Jim Burroughs is a drunk who cannot remember what happened the night his son went missing, but he knows he did not do what the police think he did. In rural river towns like this one in Western North Carolina, river kids suffer one of three fates: they run away, they drown, or they never leave.
On the twentieth anniversary of Silas’s disappearance, Jim Burroughs lets go of the bridge railing and allows the river to swallow him but instead is spit out downstream in an unfamiliar place. He meets an artist living in the woods and finds connection in a shared disappointment of society. As Jim visits a nearby town for supplies, he discovers a community unlike any he has known. The town embraces him, from the quirky antique shop owner to the tobacco-chewing pastor. He meets a woman with a son the same age as Silas when he disappeared. As Jim falls in love and flirts with a second chance at fatherhood, he becomes torn between finding redemption and going to any lengths to find his missing son.

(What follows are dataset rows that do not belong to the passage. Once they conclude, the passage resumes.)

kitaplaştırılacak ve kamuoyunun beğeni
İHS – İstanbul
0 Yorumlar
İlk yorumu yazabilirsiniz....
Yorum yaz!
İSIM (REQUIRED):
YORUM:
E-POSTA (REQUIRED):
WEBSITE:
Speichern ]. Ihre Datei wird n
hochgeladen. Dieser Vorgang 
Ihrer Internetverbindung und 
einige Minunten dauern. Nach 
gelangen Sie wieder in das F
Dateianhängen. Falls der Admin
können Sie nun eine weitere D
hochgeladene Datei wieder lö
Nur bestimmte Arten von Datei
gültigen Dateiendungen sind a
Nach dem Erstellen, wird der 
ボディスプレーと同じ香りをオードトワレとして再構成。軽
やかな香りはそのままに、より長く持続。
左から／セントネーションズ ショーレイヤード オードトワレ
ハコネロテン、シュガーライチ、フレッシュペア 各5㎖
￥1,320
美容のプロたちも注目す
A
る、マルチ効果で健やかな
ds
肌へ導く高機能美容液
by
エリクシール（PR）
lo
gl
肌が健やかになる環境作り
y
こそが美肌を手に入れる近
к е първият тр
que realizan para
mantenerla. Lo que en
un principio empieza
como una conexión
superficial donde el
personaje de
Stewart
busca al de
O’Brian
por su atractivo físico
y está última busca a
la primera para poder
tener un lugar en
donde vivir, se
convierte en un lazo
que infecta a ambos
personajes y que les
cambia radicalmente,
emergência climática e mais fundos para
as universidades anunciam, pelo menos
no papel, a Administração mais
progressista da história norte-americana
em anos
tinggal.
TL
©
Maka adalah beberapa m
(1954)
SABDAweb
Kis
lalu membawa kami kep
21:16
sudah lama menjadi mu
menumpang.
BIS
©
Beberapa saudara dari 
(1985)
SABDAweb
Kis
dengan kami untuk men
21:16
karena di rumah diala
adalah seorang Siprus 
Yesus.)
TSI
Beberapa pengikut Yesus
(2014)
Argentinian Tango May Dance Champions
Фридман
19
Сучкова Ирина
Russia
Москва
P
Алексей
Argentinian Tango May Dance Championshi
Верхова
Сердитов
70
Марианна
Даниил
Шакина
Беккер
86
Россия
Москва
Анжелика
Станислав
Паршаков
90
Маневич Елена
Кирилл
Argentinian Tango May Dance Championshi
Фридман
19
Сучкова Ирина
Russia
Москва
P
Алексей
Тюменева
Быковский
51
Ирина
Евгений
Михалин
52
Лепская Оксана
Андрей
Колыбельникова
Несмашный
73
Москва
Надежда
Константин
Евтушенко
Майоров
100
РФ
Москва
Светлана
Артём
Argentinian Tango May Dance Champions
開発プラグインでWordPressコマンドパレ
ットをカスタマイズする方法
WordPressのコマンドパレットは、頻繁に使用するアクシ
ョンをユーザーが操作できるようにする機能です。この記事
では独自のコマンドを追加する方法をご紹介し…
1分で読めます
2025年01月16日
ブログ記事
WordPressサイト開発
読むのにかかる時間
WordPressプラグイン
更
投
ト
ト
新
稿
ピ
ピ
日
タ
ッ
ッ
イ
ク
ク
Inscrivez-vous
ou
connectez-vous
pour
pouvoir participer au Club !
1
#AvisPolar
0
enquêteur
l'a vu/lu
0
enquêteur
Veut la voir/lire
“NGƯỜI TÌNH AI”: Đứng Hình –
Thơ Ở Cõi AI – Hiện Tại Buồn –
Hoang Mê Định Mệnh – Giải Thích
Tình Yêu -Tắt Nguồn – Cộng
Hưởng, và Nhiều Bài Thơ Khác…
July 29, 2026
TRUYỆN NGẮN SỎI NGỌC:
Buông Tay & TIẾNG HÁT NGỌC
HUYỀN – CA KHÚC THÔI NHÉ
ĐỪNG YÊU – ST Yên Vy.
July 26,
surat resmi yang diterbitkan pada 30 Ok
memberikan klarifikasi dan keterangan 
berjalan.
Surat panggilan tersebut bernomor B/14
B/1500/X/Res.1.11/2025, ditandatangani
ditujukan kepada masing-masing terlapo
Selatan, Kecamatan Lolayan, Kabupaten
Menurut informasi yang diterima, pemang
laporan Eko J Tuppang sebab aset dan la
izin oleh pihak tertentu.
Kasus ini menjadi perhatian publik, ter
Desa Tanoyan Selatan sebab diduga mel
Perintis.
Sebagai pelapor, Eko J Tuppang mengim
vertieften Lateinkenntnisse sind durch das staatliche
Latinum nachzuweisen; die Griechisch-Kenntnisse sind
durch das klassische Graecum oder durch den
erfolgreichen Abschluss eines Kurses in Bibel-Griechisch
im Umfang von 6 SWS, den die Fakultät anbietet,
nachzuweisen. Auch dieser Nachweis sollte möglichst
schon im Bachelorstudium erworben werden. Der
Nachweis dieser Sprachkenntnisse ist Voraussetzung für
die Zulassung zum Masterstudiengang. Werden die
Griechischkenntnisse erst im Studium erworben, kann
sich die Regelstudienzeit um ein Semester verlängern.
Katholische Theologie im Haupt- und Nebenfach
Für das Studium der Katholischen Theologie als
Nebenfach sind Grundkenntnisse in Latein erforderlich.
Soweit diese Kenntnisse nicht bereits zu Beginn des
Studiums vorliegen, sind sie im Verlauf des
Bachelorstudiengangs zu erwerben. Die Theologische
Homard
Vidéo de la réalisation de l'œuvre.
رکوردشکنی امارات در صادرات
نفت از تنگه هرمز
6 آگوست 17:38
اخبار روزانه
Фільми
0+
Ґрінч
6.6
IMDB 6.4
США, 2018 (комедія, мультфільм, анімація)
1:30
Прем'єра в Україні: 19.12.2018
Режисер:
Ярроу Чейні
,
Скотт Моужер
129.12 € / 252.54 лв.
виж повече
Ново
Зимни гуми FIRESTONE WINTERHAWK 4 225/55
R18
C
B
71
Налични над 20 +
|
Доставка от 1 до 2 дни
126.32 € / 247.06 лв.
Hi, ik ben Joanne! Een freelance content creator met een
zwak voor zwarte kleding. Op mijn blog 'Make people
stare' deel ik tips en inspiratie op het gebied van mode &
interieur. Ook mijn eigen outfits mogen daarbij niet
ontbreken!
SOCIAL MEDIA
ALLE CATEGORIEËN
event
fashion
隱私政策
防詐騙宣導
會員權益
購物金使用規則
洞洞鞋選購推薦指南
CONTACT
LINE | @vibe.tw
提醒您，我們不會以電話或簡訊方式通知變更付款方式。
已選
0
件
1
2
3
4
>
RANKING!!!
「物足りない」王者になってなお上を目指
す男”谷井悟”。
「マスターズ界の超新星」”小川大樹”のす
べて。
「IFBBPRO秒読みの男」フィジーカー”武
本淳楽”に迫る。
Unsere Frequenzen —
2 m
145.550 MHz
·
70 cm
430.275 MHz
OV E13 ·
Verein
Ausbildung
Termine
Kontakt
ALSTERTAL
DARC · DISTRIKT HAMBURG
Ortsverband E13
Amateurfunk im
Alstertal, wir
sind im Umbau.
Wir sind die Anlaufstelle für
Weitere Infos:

A redemption story wrapped in a cold-case-turned-warm mystery, OXBOW tells the tale of a grieving father who may have stumbled upon his missing son twenty years later. Centered around a rural southern river, this novel is about the duality of nature and how humankind finds hope in darkness.
- The long arc of grief and its echoes
- Fatherhood, guilt, and second chances
- The thin line between healing and obsession
- Small-town secrecy and human repair
Complete at 71,000 words.
Currently seeking literary representation.
David Osgood writes fiction rooted in emotional aftermath—where characters navigate the wreckage of memory, loss, and fragile connection. OXBOW is his debut novel.